Autor: Johannes Kunckel (1630-1703)

Sztuka wytwarzania szkła słynnego alchemika Johanna Kunckela. Starodruk zawiera omówienie siedmiu publikacji o szklarstwie Antoniego Neri (1576-1614) wraz z uwagami dr Christophera Merreta (1614-1695). Opisano też w odrębnym dodatku perły i szlachetne kamienie. Czwarte i przedostatnie wydanie sztandarowego dzieła o szklarstwie, będącego jednocześnie głównym dziełem Kunckela, wydanego po raz pierwszy w 1679 r. pod tytułem „Ars vitratia eksperymentis”. Była to pierwsza praca niemieckojęzyczna, która w szerokim kontekście przedstawia całą wiedzę z tamtych czasów.

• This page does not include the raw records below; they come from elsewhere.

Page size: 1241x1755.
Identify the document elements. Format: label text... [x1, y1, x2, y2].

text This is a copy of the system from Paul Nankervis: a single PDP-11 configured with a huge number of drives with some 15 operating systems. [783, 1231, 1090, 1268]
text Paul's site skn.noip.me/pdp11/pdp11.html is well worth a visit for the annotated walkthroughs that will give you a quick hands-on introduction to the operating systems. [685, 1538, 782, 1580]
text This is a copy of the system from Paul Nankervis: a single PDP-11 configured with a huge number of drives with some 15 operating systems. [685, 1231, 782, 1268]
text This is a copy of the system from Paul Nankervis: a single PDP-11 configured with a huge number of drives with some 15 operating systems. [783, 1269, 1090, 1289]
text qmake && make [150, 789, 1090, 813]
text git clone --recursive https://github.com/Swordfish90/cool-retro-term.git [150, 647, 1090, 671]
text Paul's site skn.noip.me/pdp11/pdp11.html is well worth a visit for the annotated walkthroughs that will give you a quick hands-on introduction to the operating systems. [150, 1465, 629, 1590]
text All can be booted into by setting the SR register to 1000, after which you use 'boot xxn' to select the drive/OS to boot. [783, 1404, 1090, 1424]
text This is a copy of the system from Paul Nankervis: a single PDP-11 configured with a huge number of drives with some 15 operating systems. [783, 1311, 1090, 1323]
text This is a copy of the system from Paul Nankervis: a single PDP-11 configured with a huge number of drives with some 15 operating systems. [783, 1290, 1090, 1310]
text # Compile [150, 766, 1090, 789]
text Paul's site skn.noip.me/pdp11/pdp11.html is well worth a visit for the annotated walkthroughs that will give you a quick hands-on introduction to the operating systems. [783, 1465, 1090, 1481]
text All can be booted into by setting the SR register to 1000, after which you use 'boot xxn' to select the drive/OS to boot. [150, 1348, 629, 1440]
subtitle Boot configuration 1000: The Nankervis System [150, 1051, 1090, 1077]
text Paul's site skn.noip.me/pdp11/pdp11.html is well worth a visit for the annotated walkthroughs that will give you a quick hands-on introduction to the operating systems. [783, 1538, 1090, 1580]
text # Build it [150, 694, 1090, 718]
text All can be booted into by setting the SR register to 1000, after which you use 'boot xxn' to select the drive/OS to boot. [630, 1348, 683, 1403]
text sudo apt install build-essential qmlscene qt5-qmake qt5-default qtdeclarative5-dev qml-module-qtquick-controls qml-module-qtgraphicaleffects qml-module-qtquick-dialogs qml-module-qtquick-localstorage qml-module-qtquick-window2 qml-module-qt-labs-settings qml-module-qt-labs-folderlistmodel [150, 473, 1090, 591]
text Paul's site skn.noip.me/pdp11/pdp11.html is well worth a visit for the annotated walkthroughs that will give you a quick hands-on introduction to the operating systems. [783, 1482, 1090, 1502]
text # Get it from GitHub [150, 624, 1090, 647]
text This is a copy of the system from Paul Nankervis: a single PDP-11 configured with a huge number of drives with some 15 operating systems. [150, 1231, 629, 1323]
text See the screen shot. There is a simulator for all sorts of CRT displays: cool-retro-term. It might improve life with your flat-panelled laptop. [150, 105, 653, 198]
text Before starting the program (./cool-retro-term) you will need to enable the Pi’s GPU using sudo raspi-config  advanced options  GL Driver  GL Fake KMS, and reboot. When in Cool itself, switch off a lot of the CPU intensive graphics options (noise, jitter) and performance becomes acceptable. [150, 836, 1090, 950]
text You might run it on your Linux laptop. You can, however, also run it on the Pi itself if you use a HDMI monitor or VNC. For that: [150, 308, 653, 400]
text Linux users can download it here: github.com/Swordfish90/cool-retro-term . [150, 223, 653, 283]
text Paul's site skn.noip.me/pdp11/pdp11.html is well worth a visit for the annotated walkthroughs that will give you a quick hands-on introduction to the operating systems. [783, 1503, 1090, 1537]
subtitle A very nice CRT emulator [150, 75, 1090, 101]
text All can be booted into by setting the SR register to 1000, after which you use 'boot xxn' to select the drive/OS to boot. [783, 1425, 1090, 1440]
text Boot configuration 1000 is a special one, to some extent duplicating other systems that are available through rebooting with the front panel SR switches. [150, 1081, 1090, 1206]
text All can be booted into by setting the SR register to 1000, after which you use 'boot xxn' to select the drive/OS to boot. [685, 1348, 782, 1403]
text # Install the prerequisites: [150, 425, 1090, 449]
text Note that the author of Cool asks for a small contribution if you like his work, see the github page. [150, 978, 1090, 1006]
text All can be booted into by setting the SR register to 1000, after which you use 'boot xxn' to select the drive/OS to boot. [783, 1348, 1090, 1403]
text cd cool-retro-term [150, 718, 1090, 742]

Bazując na pracy Włocha Neriego dodał własne doświadczenia – opisał odkrycie rubinowego szkła i wynalezienie stołu do dmuchania szkła z podwójnym mieszkiem. Dołączył tłumaczenie prac Neriego i notatek Merreta. „Kunckel jest ważniejszą postacią w historii chemii, niż wydaje się ogólnie sądzić” (Duveen).

Wymiary 16 x 21 x 5 cm. Język niemiecki.

Kompletny egzemplarz ze wszystkimi rycinami – co zdarza się niezwykle rzadko. W egzemplarzu niemieckiej biblioteki cyfrowej kilka rycin jest nierozciętych (2 ilustracje na 1 karcie) i wklejone w niewłaściwych miejscach. W oferowanym egzemplarzu każda ilustracja jest wklejona w miejscu omawiającym dany proces lub urządzenie ukazane na miedziorycie – dokładnie według uwag dla introligatora zamieszczonych na końcu starodruku..

Stan zachowania jak na podręcznik bardzo dobry, jedynie 15 kart ma drobne ubytki podklejone bibułką konserwatorską. Przebarwienia i zbrązowienia papieru wynikające z naturalnych procesów starzenia papieru. Liczne podkreślenia w tekście, czasami dopisane uwagi na marginesie.

Zawartość:

1 karta nieliczbowana (dalej nlb.) z całostronicowym portretem Kunckela (miedzioryt), 8 k. nlb., 472 strony (od strony 321 zaczyna się tom II), 8 k. nlb.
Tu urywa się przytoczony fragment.